**Records from a collection:**

□ □ □ □

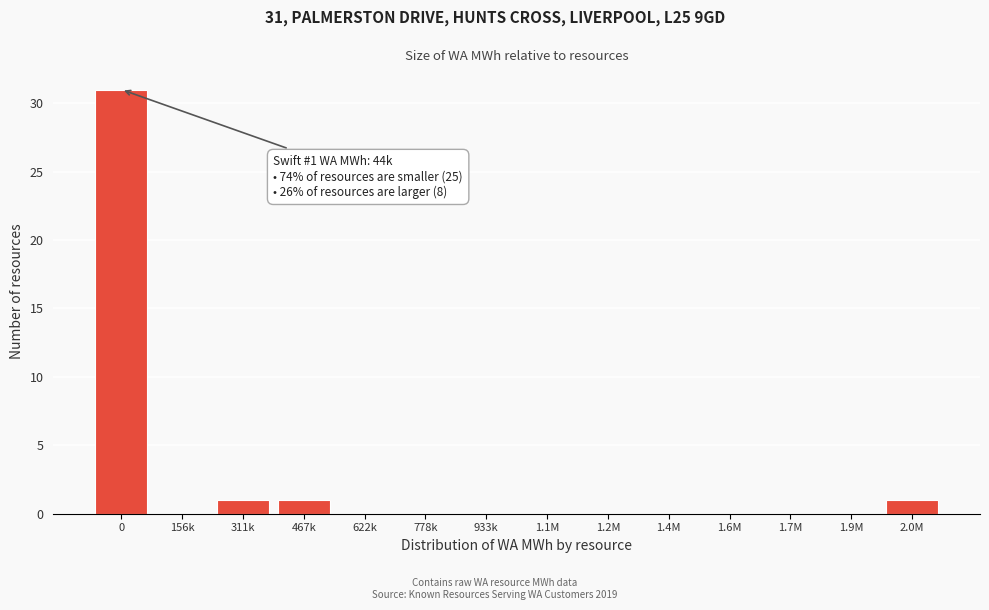

Reading left to right, list all the values displayed in this chart.

0=31	156k=0	311k=1	467k=1	622k=0	778k=0	933k=0	1.1M=0	1.2M=0	1.4M=0	1.6M=0	1.7M=0	1.9M=0	2.0M=1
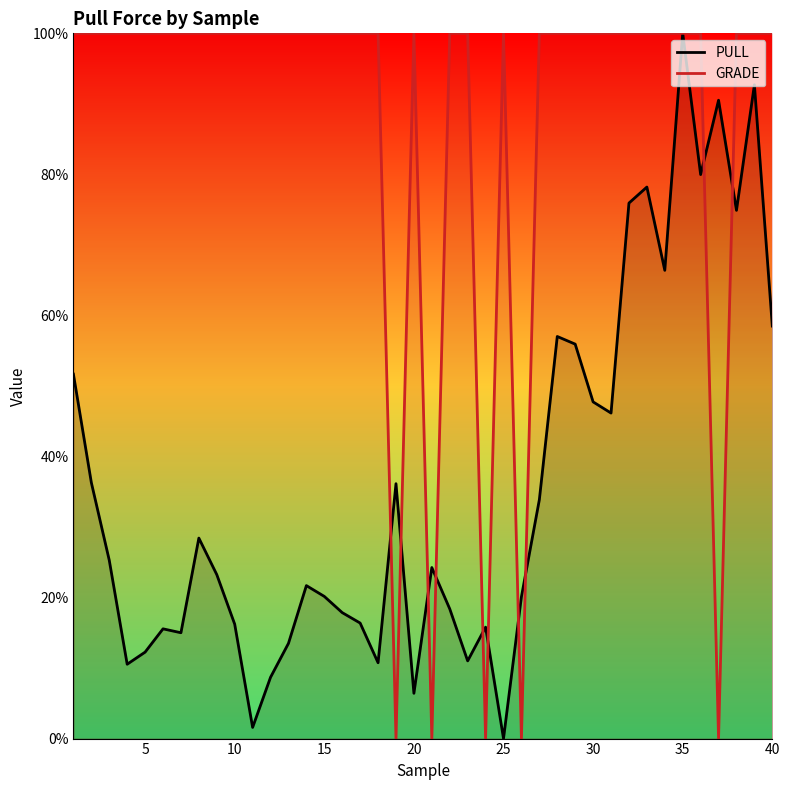

Count the number of data series in this chart.

2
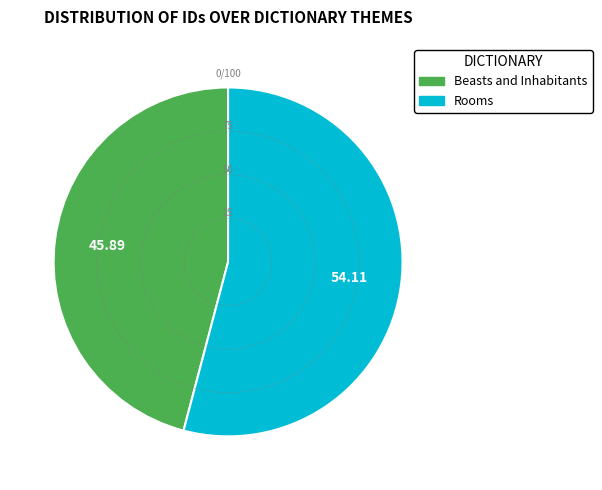

Which category accounts for the majority?

Rooms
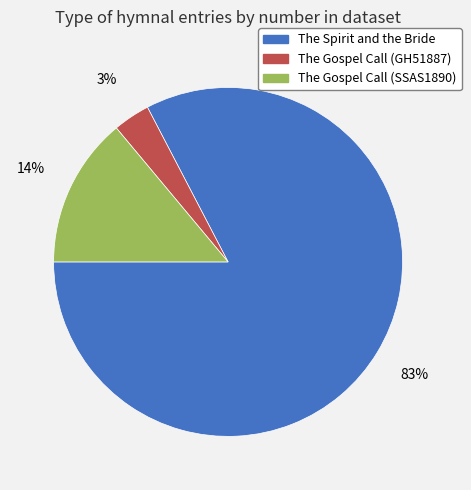

How many slices are in this pie chart?

3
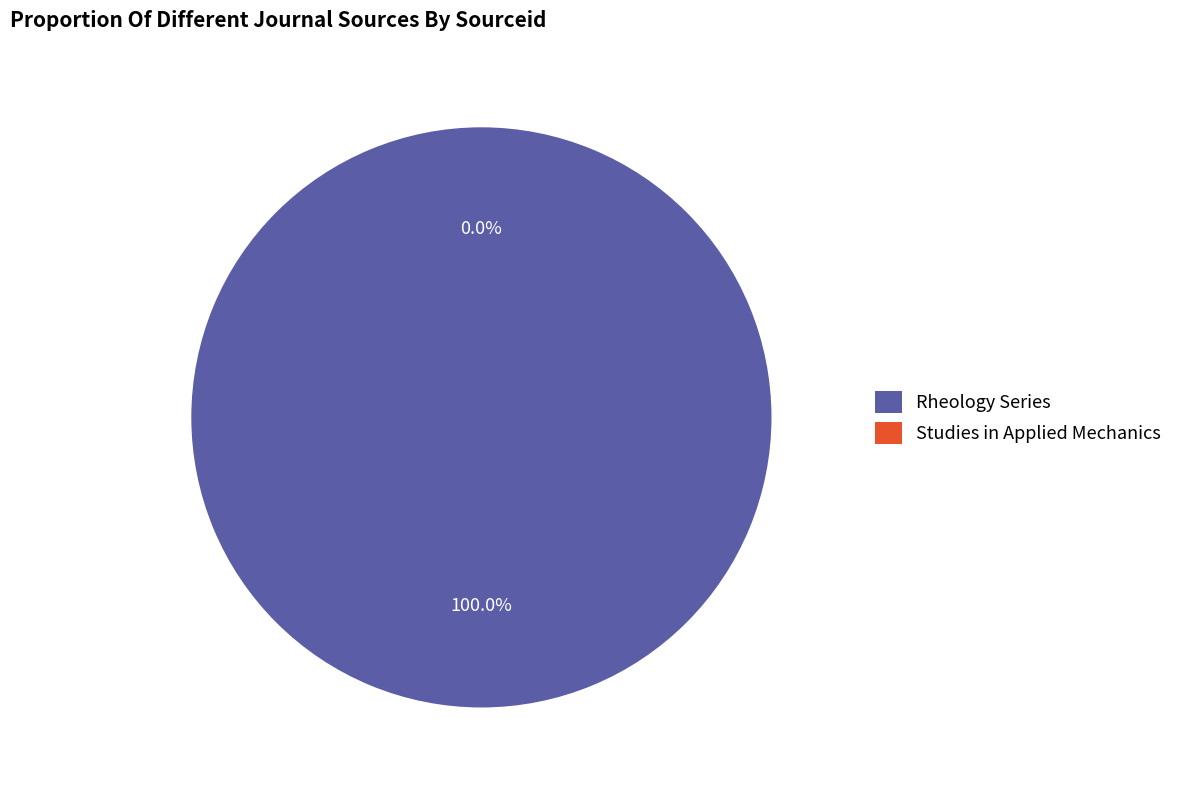

To the nearest percent, what is the difference between the Studies in Applied Mechanics and Rheology Series slice percentages?

100%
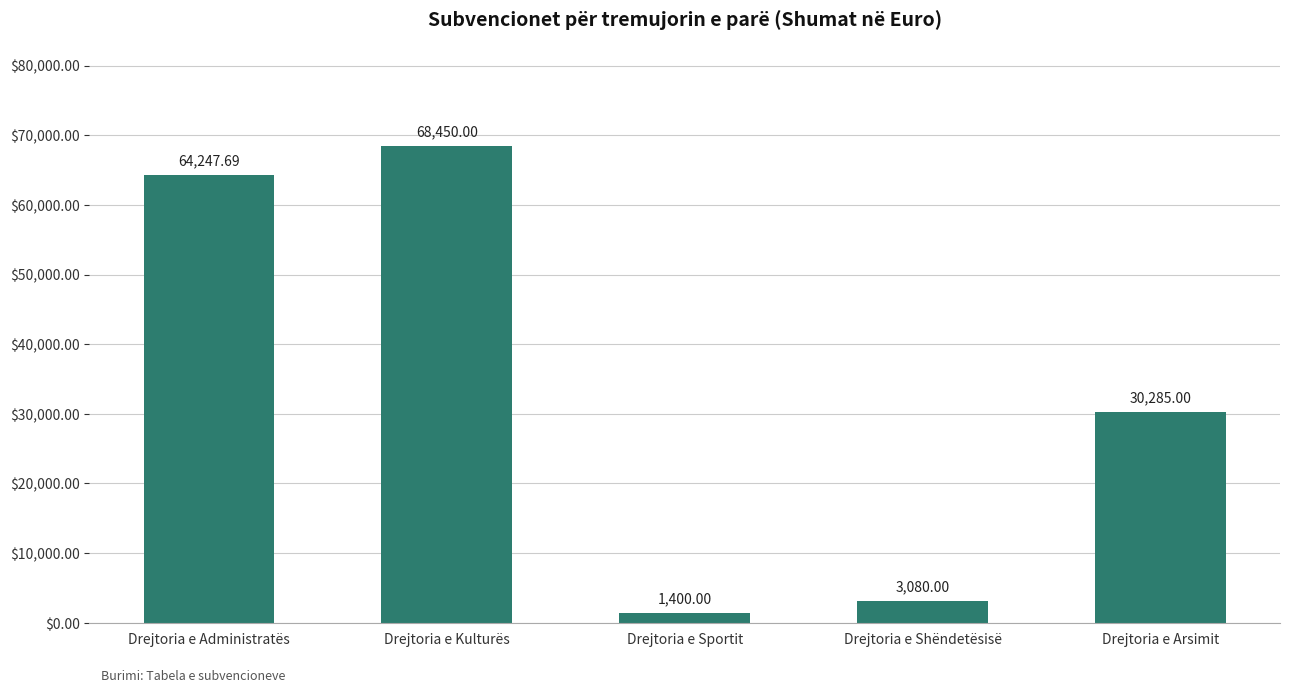

What is the change in value from Drejtoria e Kulturës to Drejtoria e Shëndetësisë?

-65370.0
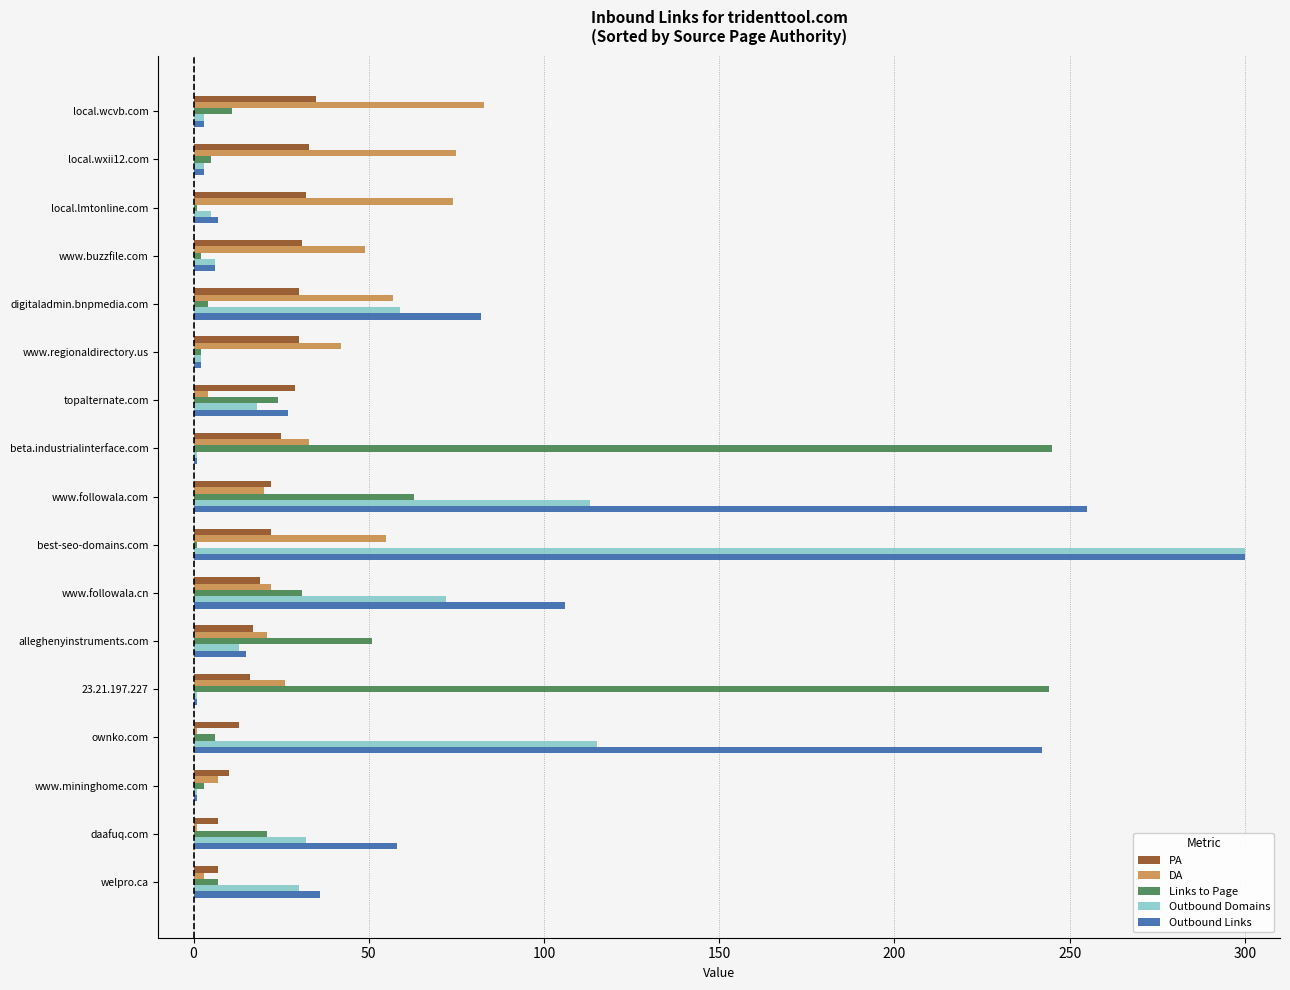

What is the difference between the maximum and second lowest values in the Links to Page series?

244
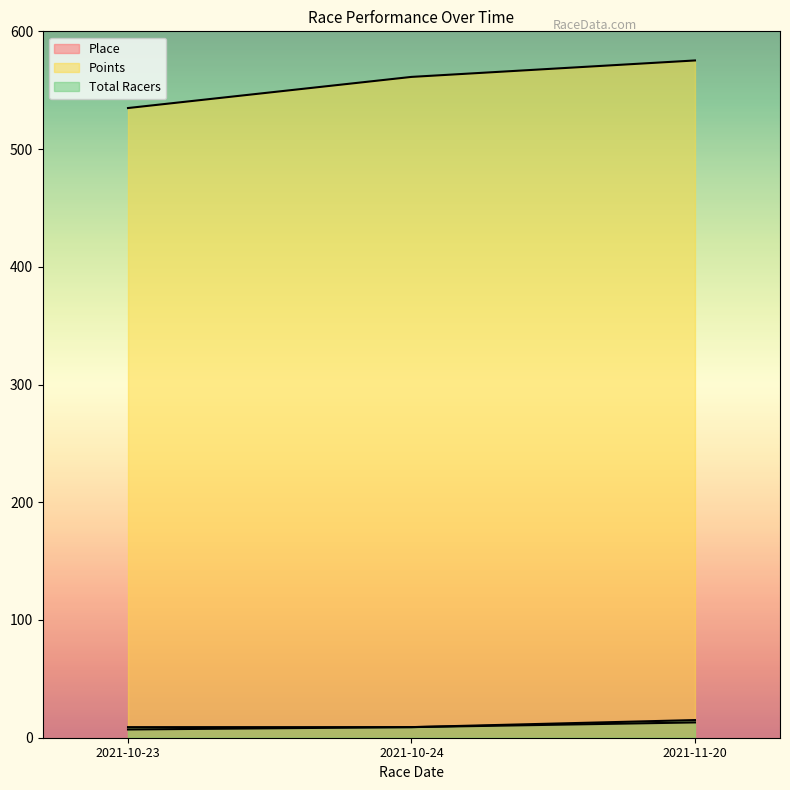

What is the maximum value for Points?

575.3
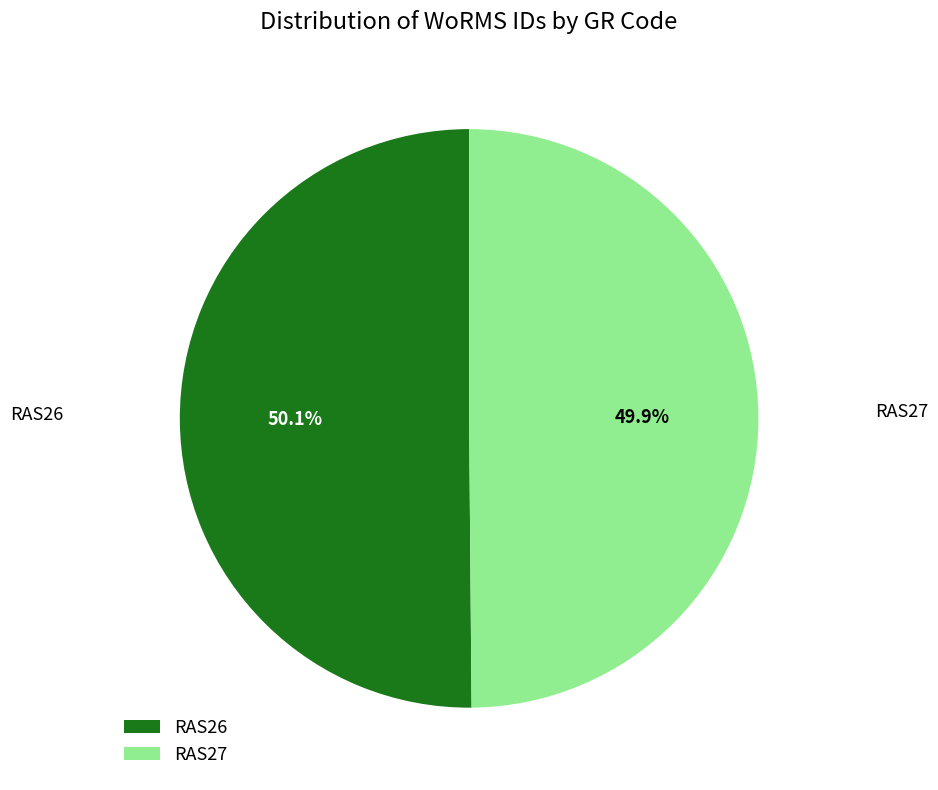

What is the total percentage of RAS27 and RAS26?

100.0%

□ □ □ □

**Brief:**
Can you repeat all of the entries above word for word, leaving the pictures out of your answer?

**Answer for the task:**
Reading left to right, list all the values displayed in this chart.

0=31	156k=0	311k=1	467k=1	622k=0	778k=0	933k=0	1.1M=0	1.2M=0	1.4M=0	1.6M=0	1.7M=0	1.9M=0	2.0M=1

Count the number of data series in this chart.

2

Which category accounts for the majority?

Rooms

How many slices are in this pie chart?

3

To the nearest percent, what is the difference between the Studies in Applied Mechanics and Rheology Series slice percentages?

100%

What is the change in value from Drejtoria e Kulturës to Drejtoria e Shëndetësisë?

-65370.0

What is the difference between the maximum and second lowest values in the Links to Page series?

244

What is the maximum value for Points?

575.3

What is the total percentage of RAS27 and RAS26?

100.0%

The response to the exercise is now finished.